Bhrikutimandap, Kathmandu, Nepal
Finally, the weather cleared yesterday, after a weekend of seemingly interminable drizzle and rain and mud. Billowing white clouds now hang over the green hills that surround Kathmandu, and it's hot at mid-day.
On my way to Immigration, I passed an impromptu open-air goat market - the sidewalk was transformed into a musky-smelling barnyard, with all sizes and colours of goats nibbling at green fodder suspended from rope ties. They were adorable! But sadly, all are doomed. They have all been brought in from the surrounding villages to be bought as sacrificial offerings for the Dasain holiday. If all goes as planned, each and every one (all male goats) will have their throats slit and their blood offered to the goddess Taleju Bhavani, a manifestation of Durga. The unwanted goats will go back to the hills.
I had romantic notions of topi-wearing hill-dwellers herding the goats, on foot, over valley and dale into the big city for market - a sort of annual pilgrimage. Actually, the goat-keepers rent a mini-van (for about 500NRs a day,or $7.00 US) and load the goats inside; as many as 20 goats are crammed into the little vehicle. They pick up uncooperative goats by the horns (in one hand) and the back-scruff (in the other) and toss them in.
The hundreds of goats there were distinguished by some numerical system scrawled onto their horns, and sometimes, blotches of coloured dye on their shaggy coats. One shyster tried to sell me a goat for 3000NRs (about $50), but it turned out the correct price was 160NRS for 4 kg.

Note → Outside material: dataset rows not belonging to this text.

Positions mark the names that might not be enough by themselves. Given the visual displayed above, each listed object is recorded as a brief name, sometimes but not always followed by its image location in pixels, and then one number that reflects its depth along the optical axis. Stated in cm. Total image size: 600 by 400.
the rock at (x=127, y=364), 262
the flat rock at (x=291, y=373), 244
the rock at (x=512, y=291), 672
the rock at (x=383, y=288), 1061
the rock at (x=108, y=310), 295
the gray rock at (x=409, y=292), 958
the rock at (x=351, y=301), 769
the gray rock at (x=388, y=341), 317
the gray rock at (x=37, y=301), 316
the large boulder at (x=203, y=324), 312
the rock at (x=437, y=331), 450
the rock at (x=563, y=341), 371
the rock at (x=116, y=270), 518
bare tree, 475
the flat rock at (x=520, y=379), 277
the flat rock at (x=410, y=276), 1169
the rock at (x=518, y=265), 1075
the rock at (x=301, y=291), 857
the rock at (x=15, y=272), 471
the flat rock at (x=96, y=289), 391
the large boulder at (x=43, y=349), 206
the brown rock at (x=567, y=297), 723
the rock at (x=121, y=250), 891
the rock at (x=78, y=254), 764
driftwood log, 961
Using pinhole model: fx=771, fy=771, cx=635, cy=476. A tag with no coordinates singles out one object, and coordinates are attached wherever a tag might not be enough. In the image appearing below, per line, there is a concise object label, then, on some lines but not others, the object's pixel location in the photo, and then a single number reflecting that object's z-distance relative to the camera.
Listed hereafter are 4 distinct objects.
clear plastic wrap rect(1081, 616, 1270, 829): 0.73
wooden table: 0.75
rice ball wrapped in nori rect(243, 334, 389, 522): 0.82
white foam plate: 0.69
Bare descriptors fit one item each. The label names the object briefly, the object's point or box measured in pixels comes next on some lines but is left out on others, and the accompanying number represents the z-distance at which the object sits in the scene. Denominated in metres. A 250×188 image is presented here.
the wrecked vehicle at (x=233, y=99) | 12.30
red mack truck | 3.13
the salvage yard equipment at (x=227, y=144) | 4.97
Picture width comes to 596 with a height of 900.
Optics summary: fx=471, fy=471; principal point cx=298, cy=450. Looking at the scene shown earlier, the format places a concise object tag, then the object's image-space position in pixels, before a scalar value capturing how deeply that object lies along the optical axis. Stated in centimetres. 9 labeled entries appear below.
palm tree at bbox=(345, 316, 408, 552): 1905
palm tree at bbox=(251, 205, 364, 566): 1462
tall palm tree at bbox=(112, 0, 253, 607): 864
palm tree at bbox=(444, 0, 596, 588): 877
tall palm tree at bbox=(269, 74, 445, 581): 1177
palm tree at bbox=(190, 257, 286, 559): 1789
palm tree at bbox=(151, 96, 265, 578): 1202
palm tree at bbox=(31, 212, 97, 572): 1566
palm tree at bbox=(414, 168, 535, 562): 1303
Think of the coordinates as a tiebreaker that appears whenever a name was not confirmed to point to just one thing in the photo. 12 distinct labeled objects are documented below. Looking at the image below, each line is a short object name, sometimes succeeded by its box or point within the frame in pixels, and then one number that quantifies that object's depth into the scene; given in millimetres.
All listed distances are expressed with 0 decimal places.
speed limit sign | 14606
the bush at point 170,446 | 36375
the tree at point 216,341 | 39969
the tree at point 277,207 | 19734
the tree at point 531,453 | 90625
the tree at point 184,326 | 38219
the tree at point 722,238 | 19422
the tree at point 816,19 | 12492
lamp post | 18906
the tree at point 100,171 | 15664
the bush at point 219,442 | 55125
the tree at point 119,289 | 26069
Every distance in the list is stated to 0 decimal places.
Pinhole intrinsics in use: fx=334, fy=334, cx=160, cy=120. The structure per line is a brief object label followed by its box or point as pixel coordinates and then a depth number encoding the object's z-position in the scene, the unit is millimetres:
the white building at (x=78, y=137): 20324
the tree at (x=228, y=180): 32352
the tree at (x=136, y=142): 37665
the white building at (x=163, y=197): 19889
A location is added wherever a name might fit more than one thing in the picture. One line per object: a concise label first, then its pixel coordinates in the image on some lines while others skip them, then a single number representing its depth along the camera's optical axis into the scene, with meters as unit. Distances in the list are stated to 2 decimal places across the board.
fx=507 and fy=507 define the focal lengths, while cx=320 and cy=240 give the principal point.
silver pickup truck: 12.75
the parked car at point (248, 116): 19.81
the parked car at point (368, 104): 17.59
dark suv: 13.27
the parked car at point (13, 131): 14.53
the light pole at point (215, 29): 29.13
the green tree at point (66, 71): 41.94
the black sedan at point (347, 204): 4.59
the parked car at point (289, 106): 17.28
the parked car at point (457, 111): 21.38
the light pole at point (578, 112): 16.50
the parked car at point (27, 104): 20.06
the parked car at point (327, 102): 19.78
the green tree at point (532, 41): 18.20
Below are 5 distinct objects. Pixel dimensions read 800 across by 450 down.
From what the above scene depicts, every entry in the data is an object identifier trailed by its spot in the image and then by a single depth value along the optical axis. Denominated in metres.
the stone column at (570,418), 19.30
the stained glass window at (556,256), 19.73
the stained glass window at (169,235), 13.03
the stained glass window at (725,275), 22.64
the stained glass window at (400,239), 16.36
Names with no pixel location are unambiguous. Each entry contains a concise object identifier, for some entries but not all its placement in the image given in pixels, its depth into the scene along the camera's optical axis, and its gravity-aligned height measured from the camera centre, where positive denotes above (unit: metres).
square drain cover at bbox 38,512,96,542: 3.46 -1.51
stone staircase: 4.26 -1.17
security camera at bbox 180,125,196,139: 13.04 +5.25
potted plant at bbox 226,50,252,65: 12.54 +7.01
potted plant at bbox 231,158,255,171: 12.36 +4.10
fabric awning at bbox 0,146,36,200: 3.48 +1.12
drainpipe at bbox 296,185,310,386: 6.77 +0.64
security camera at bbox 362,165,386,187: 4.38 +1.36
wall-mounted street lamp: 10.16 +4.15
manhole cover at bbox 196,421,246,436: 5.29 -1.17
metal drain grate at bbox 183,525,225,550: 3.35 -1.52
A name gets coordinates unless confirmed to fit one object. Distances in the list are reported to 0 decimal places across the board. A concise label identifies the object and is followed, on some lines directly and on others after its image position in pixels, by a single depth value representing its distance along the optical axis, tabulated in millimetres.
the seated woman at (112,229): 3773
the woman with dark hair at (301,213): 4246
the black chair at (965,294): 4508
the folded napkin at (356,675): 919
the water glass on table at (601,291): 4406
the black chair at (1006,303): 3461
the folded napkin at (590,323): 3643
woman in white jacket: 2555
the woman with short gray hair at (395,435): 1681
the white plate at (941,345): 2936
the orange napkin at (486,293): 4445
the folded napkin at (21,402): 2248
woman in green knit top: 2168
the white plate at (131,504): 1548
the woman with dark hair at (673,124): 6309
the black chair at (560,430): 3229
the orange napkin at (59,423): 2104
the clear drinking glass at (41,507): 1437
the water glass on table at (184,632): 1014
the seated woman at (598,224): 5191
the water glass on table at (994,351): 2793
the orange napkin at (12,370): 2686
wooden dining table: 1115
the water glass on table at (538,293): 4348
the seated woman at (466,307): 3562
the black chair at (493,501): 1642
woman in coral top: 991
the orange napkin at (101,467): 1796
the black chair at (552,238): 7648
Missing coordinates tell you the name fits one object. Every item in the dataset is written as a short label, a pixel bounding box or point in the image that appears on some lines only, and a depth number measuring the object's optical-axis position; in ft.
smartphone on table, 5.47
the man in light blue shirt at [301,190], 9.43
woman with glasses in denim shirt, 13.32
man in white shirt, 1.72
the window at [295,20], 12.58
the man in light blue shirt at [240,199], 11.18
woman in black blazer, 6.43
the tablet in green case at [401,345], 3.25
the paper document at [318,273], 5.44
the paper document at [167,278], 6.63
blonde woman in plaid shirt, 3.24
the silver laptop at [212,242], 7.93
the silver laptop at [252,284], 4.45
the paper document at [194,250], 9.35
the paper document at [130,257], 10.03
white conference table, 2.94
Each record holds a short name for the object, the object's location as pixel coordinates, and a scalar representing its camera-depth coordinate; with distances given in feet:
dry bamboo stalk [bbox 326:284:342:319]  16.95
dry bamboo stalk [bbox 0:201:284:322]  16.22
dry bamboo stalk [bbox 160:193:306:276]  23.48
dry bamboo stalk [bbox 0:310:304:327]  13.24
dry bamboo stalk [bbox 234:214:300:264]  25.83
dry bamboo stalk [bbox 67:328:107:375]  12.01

The goats are weighed (or as they say here, "weighted") across the road on a medieval-looking contraption that is a combination of a seesaw and swingset. The balances are big enough for a couple of humans to stand in - in fact, it looks like the thing they use to weigh the accused with in Monty Python & the Holy Grail ("I am NOT a witch, and this is not my nose, it's a false one!"). There were a few regulation weights there to balance the goats, but they also used a chunk of cinder block.
If the goats had any inkling of their fate, they seemed pretty resigned to it.
On the other side of the road were an especially handsome looking gaggle of goats, with long shaggy coats, twisted ornamental horns, and an extra swatch of shag hanging between their eyes like overgrown bangs. They seemed like the cool, laid-back hippy goats. Turned out they are a special kind of mountain goat called "Changra," but they don't cost any more than the other goats. I scratched them behind the ears, ruffled their fringed bangs and said a silent prayer for them to be reborn as humans (hopefully, vegetarian humans).
At Immigration, they told me that in order to stay in the country on a three-month student visa, I need the following things:
-$750 deposited in my name in a Nepali bank account. This is to prove I have $250 a month to cover my expenses for the three months's time;
-a receipt of fees paid and enrollment from the dance academy in Bhaktapur (which means I have to pay the teacher in advance, usually not a good idea);
-Letter of recommendation from the Nepali Ministry of Education (this is known to take a month or more - sometimes tourist visas run out just waiting for it);
-Various copies of my passport, visa and application itself (not a big deal).
-After the initial submission of the bank statement, you then have to show another just to prove you still have the money (that you didn't just borrow it in order to make a false statement).
$250 a month is quite reasonable for living expenses in Nepal; the problem is, getting it all together at the same time (plus the school fees).
They give you a nicely printed list of all these things (guidelines for foreign researchers and students)... in Nepali script! Talk about missing the point.
All this has to be accomplished within the next 30 days, and about 10 of them are official holidays. Nepal maa, din din ne, ek naya mela aunchhu (in Nepal, every day a new festival is coming).